Exam 1 Flashcards
Functions of a Database Management System (DBMS)
Enables users to create and maintain a database. Allows for:
- Defining: specifying data types, structures and constraints
- Constructing: storing the data on some storage medium controlled by the DBMS
- Manipulating: querying the database to retrieve data, updating to reflect changes in the miniworld, generating reports
- Sharing:allows multiple users or programs access
Query vs. transaction
Query causes data to be retrieved
Transaction causes data to be read or written
Other important functions of a DBMS
Protection: System and security protection
Maintenance: Allow the system to evolve as requirements change
Database System
Database + DBMS
Database Structure
File = Collection of records
Data records = Collection of data elements
Data elements = the different pieces of data
Data types = the specific type of each piece
Database Approach vs. File-Processing Approach
File-processing refers to old practice of each user or application having its own data.
Database approach is better because:
- Self-describing nature of a database system
- Insulation between programs and data, and data abstraction (i.e. program-data independence)
- Support of multiple views of the data
- Sharing of data and multiuser transaction processing
Meta-data
The complete definition of database structure and constraints.
Structure of each file, the type and storage format for each data item, various constraints on the data.
Self-describing data
Data stored as item names and values in one structure. Used in NOSQL
Program-Data Independence
The structure of the data files is stored in the DBMS catalog, separately from the access programs (so a change to the data structure doesn’t break the access programs functioning)
Program-Operation Independence
An operation = method or function
An “interface” to an operation = the name of the method and parameters it takes.
The “implementation” of the operation = The part that takes action. Because the operation can change like a black box, you can change the workings but use the same interface. This is basically data-abstraction.
Data Abstraction allows Program-Operation Independence.
What allows program-data independence and program-operation independence?
Data Abstraction
Conceptual Representation (i.e. how the user might imagine the data or operations to work) ignores the implementation details required to actually perform operations.
Data Model
The conceptual representation of the data that hides implementation details
Catalog
Data might be stored by length and byte references.
Catalog turns that into the rows and columns we understand.
Online Transaction Processing (OLTP)
Ensure that, booking airline seats, say, an agent can only access the same seat on at a time.
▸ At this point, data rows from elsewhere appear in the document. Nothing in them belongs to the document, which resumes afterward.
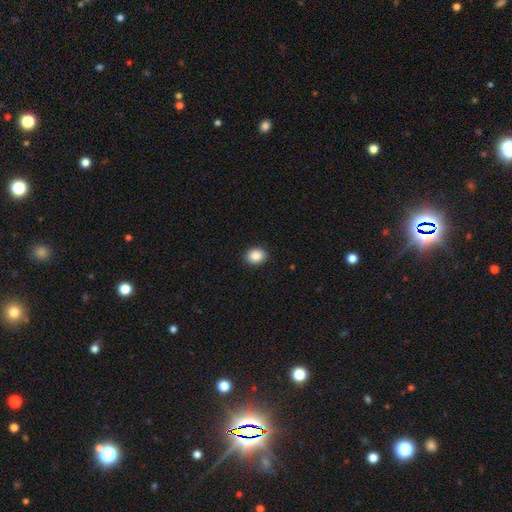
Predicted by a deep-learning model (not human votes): This appears to be a smooth galaxy with no disk features (88%) that is in between round and cigar-shaped (53%). Merging: none (91%).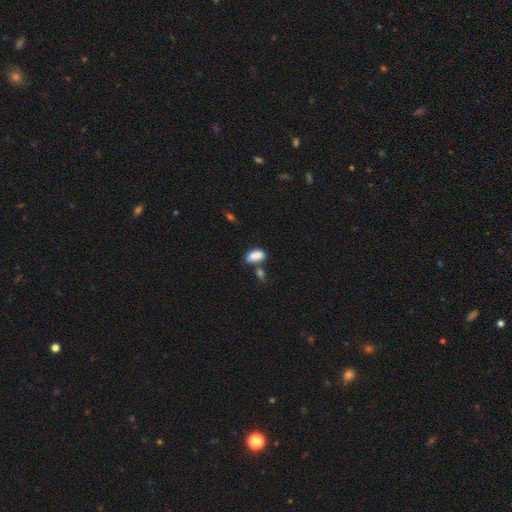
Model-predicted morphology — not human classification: This is clearly a smooth galaxy (86%). How rounded: clearly in between (91%). Merging: possibly none (52%).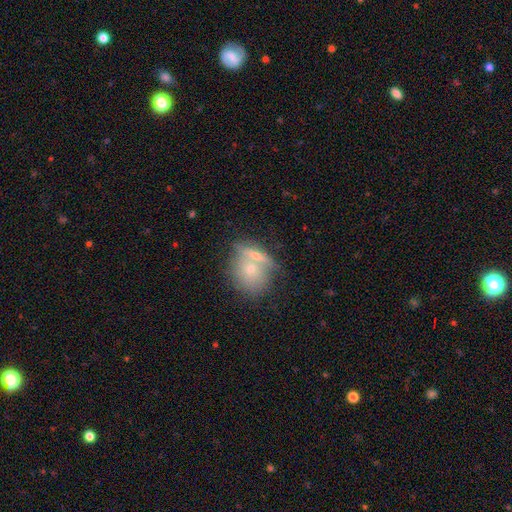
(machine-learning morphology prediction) smooth 61%, featured or disk 30%, star or artifact 9%. Down the decision tree: how rounded — round (58%); merging — merger (46%).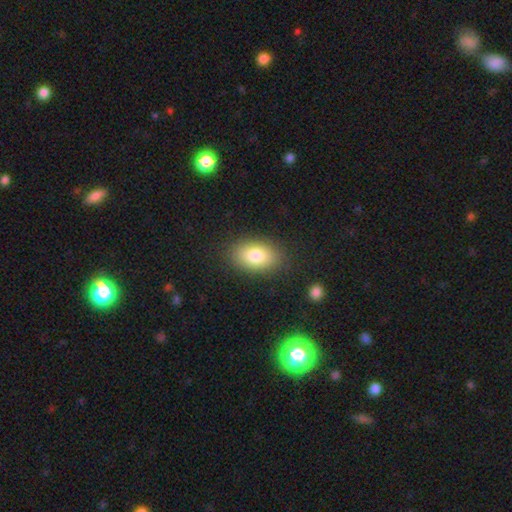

Is basically concurrency control software.
Transactions and their 2 properties
Accessing or updating the database.
Must execute correctly while thousands of other transactions take place.
“Isolation” ensures each transaction holds, separate from others.
“Atomicity” ensures either all operations in the transaction takes place or none do.
Redundancy - problems with
1) Have to perform updates on multiple systems
2) Wastes extra storage space
3) “Inconsistency” - two pieces of data that should be the same are different, because one was updated differently from the other
Data Normalization
Norm of storing a giving piece of information (like name) in only one place in the database.
Controlled Redundance
“Denormalization” of data (put in multiple places) so that it can be retrieved all from one file, for example.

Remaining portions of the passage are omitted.